During a busy time in his life – working long hours in a challenging job with the Navy, attending the University of Maryland, raising a family – Mac Laird found peace in the Eastern Woodlands of the Shenandoah Valley.
The telecommunications specialist soaked up the natural beauty of maple, birch and beech trees, the grassy meadows of wildflowers, and the cloud-softened peaks of the Blue Ridge Mountains. He reveled in the forest’s rich history as a hunting ground shared by a dozen Indian tribes.
At 81, Laird published his first work of historical fiction, a novel about the land and the people who populated it in 1700. Dangerous Differences (www.quailhigh.com) hinges on the clash of native American and European cultures as settlers flocked to the New World. Now 83, Laird is working on the sequel, Christanna, scheduled to publish in May.
Laird’s debut novel has won praise, including a nomination by the Library of Virginia for its 14th annual Literary Awards, and glowing reviews:
“Dangerous Differences is a beautifully written history about those early struggles in Virginia, something I have not read in such vivid detail anyplace else,” wrote Robert Shultis for Laird’s hometown newspaper in Williamsburg – home to the world’s largest living history museum and, presumably, a higher-than-average concentration of history buffs.
“Mr.

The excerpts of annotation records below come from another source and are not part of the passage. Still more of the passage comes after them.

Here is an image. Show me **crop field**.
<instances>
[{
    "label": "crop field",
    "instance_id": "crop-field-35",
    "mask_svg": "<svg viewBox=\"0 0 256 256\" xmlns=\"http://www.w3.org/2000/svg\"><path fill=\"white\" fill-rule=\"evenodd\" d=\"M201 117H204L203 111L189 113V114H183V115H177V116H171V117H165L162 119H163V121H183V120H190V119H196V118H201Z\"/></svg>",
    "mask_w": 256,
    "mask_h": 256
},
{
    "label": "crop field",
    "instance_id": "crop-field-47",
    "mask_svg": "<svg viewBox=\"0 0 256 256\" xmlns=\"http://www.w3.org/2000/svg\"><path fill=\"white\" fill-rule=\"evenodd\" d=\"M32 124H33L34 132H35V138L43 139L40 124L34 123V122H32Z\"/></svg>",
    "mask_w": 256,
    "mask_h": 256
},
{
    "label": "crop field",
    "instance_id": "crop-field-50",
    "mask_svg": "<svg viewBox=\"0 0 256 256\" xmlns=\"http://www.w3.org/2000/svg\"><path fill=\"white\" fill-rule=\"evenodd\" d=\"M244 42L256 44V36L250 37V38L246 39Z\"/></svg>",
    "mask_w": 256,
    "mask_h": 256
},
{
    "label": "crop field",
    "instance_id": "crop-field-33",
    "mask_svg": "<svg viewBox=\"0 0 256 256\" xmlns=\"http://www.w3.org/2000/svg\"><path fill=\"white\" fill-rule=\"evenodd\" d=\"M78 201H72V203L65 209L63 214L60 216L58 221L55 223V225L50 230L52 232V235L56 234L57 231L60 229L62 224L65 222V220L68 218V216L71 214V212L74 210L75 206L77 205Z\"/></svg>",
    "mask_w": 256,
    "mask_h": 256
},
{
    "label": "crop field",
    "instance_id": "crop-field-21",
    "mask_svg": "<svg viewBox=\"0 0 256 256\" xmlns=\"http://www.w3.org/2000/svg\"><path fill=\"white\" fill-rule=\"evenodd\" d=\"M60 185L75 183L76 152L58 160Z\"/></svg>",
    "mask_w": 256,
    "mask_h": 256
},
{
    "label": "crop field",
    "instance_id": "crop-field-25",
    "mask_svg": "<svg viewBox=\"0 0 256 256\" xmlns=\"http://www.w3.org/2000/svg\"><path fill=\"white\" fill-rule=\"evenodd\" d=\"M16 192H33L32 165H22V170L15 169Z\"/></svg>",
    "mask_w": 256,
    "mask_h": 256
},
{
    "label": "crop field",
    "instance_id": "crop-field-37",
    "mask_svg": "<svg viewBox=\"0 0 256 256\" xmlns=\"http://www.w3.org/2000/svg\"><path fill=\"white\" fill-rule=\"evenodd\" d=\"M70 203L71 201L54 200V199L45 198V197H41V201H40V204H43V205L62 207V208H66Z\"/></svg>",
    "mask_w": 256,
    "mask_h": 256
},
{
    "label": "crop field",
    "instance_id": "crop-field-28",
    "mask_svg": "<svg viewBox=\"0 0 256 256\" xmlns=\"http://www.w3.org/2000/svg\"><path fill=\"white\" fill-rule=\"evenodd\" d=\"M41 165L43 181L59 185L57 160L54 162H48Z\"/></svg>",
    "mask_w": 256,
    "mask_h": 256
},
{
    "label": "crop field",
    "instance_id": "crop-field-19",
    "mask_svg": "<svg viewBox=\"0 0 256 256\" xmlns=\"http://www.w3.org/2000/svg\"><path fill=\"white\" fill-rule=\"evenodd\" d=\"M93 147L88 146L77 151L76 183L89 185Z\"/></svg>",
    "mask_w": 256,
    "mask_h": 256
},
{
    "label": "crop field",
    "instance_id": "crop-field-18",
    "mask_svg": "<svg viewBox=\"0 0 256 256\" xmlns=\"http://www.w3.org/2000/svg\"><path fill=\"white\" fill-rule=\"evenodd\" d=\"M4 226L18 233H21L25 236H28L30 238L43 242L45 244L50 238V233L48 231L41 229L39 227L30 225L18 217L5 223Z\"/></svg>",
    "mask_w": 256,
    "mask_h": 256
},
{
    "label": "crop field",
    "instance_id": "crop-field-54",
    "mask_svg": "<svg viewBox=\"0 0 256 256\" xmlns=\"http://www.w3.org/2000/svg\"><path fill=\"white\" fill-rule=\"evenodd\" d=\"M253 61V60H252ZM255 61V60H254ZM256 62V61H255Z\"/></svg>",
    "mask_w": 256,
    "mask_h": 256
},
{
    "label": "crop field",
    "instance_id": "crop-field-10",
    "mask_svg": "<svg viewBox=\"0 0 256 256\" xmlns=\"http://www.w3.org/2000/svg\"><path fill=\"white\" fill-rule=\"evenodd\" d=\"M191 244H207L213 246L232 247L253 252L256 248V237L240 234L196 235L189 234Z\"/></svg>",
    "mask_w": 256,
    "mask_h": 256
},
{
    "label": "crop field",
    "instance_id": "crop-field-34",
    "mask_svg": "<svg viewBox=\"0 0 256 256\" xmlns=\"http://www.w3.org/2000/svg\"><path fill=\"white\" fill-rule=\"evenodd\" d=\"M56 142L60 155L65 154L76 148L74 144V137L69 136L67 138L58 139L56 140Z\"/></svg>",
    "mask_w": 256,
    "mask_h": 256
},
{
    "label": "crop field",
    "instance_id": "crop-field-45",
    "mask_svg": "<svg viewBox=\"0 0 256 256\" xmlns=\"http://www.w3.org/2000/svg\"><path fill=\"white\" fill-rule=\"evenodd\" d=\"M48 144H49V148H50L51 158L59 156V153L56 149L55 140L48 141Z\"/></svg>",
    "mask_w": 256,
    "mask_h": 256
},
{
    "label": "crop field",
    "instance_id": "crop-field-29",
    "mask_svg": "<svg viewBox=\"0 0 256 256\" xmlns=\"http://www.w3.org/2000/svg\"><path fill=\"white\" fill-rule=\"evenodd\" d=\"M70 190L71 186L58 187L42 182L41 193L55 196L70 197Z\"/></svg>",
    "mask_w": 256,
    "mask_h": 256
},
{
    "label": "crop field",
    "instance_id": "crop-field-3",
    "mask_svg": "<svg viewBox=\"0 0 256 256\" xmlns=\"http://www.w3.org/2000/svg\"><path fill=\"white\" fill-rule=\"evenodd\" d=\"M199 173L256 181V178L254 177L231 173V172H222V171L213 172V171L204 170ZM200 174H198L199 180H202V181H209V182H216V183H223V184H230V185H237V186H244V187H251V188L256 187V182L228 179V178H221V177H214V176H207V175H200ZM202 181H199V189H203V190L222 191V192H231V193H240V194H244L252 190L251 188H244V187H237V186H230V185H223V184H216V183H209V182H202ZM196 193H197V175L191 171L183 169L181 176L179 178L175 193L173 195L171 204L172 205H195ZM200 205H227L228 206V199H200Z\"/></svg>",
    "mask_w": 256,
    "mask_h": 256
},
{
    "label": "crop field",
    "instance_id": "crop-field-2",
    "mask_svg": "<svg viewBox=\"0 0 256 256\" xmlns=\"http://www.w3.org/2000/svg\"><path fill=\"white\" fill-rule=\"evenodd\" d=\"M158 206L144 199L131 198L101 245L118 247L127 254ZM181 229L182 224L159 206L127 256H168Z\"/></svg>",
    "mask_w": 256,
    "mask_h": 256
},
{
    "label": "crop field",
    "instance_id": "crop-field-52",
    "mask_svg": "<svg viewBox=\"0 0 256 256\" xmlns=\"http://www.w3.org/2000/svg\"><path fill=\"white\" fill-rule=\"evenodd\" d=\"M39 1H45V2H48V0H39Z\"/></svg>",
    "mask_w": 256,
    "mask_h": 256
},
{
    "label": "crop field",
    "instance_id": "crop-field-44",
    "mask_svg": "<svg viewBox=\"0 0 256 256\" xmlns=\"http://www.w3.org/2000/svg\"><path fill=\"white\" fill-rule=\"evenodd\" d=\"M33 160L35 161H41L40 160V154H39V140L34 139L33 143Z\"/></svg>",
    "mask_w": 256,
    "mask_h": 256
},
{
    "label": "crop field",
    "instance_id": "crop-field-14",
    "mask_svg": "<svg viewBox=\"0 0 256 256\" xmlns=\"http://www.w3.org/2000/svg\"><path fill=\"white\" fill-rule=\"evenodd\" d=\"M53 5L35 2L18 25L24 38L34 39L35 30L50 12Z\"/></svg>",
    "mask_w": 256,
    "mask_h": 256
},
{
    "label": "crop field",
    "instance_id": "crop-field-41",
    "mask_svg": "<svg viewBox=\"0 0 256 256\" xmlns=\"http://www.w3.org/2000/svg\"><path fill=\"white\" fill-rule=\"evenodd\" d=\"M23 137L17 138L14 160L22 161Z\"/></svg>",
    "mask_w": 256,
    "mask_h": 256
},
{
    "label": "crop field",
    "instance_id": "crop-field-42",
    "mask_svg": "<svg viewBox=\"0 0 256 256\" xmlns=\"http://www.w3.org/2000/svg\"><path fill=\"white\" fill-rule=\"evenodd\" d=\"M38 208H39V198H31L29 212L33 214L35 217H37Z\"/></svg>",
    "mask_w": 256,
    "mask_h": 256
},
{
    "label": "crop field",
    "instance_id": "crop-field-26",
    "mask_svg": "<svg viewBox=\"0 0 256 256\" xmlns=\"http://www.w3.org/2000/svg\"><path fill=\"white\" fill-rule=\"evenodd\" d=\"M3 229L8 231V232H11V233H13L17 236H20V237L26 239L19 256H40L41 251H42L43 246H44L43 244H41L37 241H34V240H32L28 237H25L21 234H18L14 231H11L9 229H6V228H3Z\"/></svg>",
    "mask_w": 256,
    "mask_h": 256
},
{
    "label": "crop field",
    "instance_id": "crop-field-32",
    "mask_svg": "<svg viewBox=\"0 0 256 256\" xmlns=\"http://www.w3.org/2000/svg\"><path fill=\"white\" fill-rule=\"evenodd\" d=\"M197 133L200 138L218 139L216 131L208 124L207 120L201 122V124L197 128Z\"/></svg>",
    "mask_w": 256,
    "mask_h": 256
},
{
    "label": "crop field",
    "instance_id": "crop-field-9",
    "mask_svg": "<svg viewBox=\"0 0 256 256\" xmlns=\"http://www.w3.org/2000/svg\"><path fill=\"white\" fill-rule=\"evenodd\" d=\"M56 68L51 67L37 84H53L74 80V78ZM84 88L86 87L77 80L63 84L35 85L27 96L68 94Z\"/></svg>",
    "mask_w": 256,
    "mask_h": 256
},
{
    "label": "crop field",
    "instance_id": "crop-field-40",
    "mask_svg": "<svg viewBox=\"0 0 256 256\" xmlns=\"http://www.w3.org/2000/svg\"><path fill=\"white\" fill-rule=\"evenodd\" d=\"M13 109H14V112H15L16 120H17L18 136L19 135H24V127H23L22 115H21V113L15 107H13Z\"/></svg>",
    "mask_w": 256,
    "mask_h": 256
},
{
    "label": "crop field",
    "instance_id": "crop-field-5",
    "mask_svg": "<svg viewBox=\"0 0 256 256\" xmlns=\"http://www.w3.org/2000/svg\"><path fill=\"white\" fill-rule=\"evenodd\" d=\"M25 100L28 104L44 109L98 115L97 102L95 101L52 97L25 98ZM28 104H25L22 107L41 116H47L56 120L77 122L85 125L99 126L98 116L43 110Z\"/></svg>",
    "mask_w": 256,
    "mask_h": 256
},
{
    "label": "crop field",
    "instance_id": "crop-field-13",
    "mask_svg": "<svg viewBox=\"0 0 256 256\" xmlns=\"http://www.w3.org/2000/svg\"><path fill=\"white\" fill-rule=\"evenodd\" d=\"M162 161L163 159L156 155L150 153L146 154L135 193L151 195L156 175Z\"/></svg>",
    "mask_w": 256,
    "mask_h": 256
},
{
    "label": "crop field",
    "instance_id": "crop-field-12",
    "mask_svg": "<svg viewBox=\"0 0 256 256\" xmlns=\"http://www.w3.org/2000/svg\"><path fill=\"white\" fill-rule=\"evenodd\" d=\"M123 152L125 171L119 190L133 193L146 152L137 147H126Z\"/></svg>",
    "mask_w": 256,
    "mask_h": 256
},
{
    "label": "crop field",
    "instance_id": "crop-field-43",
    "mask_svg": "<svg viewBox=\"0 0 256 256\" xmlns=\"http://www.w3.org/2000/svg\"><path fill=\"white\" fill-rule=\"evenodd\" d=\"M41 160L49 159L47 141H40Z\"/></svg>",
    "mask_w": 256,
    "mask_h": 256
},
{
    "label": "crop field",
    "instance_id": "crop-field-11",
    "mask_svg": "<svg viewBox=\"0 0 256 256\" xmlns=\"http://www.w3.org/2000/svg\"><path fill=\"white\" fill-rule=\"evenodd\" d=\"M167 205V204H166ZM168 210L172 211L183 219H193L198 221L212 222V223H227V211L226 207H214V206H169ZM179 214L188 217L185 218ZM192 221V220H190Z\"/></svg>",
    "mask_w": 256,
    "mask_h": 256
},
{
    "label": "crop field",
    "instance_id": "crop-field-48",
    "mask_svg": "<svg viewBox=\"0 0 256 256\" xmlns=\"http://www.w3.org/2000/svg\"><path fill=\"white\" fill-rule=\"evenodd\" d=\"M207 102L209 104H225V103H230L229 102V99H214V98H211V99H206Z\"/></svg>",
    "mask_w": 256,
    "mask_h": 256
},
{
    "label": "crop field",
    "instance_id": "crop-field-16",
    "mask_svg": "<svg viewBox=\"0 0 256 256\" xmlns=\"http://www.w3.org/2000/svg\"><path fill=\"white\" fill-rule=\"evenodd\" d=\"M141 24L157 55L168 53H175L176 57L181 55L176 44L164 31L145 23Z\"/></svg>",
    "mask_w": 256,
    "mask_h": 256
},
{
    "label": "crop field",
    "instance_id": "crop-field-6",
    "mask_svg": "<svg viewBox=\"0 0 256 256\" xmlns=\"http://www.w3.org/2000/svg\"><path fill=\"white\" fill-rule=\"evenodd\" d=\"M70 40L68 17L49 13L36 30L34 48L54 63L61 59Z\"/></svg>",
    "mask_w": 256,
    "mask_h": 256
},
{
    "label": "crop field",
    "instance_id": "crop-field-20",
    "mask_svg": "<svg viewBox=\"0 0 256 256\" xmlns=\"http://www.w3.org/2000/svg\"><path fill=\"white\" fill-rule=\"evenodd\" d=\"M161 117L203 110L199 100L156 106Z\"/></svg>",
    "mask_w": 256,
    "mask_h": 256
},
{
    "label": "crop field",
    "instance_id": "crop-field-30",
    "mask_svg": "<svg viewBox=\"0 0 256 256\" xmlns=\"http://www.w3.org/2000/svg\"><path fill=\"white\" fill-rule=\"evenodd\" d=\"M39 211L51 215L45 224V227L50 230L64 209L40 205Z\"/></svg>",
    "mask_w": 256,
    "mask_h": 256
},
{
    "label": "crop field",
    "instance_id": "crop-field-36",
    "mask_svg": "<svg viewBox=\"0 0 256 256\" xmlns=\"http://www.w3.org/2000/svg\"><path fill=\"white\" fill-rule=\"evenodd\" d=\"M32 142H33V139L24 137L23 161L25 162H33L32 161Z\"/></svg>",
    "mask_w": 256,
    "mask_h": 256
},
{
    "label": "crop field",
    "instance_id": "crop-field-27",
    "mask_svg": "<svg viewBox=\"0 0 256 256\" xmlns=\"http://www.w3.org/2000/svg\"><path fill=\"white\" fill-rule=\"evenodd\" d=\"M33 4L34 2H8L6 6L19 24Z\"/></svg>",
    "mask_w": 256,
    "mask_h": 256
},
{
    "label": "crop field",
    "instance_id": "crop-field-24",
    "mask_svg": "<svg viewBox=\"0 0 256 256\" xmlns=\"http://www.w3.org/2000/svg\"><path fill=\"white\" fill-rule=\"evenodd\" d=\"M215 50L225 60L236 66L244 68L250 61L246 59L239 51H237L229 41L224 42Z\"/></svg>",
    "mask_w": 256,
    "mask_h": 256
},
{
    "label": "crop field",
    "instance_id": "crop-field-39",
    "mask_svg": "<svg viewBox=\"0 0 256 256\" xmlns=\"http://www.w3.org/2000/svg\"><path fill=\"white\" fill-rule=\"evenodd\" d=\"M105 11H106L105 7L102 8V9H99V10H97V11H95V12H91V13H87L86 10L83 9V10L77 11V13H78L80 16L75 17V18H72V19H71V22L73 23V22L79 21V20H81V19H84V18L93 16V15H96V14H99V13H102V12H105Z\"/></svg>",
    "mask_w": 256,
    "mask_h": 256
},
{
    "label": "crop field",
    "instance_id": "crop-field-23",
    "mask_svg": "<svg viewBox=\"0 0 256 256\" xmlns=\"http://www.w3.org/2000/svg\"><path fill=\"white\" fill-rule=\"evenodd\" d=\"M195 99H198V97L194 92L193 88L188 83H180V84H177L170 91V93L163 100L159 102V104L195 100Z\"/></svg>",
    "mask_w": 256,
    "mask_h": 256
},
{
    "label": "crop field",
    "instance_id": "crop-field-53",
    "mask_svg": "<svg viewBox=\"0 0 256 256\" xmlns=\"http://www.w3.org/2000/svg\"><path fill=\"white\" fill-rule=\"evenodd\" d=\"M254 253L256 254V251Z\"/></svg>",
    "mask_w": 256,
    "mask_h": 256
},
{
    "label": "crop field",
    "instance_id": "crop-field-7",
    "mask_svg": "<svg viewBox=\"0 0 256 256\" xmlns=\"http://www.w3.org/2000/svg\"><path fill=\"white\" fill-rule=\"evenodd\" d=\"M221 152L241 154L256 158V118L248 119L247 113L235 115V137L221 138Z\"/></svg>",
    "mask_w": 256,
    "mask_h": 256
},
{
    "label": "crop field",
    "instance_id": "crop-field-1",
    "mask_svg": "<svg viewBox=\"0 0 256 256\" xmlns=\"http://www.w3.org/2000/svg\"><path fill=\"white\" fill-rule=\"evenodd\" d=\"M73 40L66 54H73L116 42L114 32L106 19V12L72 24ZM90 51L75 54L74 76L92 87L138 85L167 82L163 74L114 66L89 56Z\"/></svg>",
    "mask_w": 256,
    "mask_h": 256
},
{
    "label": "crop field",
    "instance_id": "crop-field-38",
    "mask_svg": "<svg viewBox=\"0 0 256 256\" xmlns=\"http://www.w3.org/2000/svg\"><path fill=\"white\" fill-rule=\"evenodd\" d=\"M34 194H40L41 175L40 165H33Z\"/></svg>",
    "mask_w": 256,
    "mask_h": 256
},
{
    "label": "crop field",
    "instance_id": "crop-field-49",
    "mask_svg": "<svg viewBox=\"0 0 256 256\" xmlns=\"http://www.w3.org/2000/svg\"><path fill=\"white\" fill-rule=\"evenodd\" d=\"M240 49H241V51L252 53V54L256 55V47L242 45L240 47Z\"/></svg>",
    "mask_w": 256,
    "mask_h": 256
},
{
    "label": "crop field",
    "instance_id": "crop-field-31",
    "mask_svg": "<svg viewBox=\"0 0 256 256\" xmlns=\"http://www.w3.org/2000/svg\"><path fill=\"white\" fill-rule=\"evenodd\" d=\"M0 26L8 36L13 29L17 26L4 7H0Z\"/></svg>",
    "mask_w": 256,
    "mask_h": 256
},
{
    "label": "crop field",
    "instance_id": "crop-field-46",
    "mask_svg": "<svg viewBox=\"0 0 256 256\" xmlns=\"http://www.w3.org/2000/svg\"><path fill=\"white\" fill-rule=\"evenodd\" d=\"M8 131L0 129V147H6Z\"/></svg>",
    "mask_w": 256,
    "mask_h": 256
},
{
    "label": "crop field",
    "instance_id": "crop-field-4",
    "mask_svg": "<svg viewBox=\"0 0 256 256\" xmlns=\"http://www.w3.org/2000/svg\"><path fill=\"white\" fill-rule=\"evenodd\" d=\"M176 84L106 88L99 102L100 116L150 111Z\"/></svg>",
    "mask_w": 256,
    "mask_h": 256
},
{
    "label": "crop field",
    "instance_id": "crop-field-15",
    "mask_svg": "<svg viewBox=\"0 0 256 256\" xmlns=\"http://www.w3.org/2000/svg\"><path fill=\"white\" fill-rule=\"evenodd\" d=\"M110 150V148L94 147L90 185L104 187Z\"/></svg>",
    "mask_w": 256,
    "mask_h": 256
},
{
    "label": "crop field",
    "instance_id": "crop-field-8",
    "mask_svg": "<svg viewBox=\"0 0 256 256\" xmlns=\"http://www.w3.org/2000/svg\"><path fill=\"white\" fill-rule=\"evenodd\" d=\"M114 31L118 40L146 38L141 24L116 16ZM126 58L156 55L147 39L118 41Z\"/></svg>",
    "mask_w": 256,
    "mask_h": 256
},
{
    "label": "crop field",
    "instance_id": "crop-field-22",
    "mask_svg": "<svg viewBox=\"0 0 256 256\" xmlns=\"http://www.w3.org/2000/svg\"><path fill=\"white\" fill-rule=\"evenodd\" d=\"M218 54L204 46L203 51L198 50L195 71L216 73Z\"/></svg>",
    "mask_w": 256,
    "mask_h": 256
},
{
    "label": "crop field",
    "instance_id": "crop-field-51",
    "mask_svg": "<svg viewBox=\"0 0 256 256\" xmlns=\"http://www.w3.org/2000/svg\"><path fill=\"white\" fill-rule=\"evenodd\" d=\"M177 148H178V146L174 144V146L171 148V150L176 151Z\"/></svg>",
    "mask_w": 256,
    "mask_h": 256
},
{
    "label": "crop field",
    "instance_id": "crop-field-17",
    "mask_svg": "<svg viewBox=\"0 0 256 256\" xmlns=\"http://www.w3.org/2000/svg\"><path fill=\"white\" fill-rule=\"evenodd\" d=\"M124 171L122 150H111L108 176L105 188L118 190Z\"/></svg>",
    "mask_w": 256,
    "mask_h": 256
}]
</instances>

Laird brings to life the personal agonies, frustrations, tragedies and a few triumphs of people living during a critical period in American history.”
So how does an octogenarian launch a career as a novelist?
Laird says it began with 38 years of journaling as he documented days spent in the mountains, building with indigenous materials, including logs and limestone. His first book, a nonfiction work based on that experience and titled Quail High Above the Shenandoah, was published in 2007.
“When I put that book out and it was accepted so well, I thought, ‘Geez, maybe I can write.’ But I didn’t want to become a historian. I wanted to write worthwhile, entertaining stories about these great Virginia outdoors.”
He’d read an account of a 10-year-old Indian boy who, in the early 1700s, ran away from an English-run school in the Virginia colony. All alone, the boy traversed forests and forded rivers to return to his people.
“It’s a great story,” says Laird, who used it as the foundation for his tale of a 14-year-old Saponi Indian boy who is sent to school to learn the ways of the whites in order to help his people adapt.
Once inspired, Laird spent about a year immersed in volumes of local history housed at Williamsburg’s three libraries. He traveled to the locales where his story would be set, including Yadkin County, N.C., a onetime Saponi Indian town where Laird’s main character would live. Then he followed the trail his fictional characters would take to get to the school in Williamsburg.
“I once thought that every page of my book represents about three hours of research,” he says. “I did my honest best to make the places, events and times authentic. But, No. 1, I wanted to be entertaining, so I tried not to let history get in the way of the story.”
Laird’s editors were the Williamsburg Writers, a group of six local writers, including an English professor and a creative writing instructor from the local College of William & Mary. They’ve met faithfully every month for 10 years, critiquing 20-plus pages of manuscript for two members each time.
“They were the reason I was able to write and publish a book,” Laird says.
He’s enjoying his new career and still surprised (and delighted) by the fact that his words can entertain. He’s eager to publish the next book, but not ready to let go of his first.
“I really enjoyed writing that. It was a fun thing to do,” he says, adding with a chuckle, “I still enjoy reading my own stuff, too.
“But the reward is when I get emails that say, ‘What a great book!’ That does lots of things to your ego.”
Mac Laird left a small farm in Louisiana’s 604,000-acre Kitsatchi National Forest to join the Navy in 1944 and served in the Pacific theater as a radioman. After a career in telecommunications with the U.S. Navy, he earned a degree in business from the University of Maryland, followed by graduate work in business management. Throughout his career, Laird spent 40 years building a sprawling log cabin in the Shenandoah Valley of Virginia. He lives in Patriots Colony, 5 miles from Colonial Williamsburg (Va.) with his wife, Johnnie.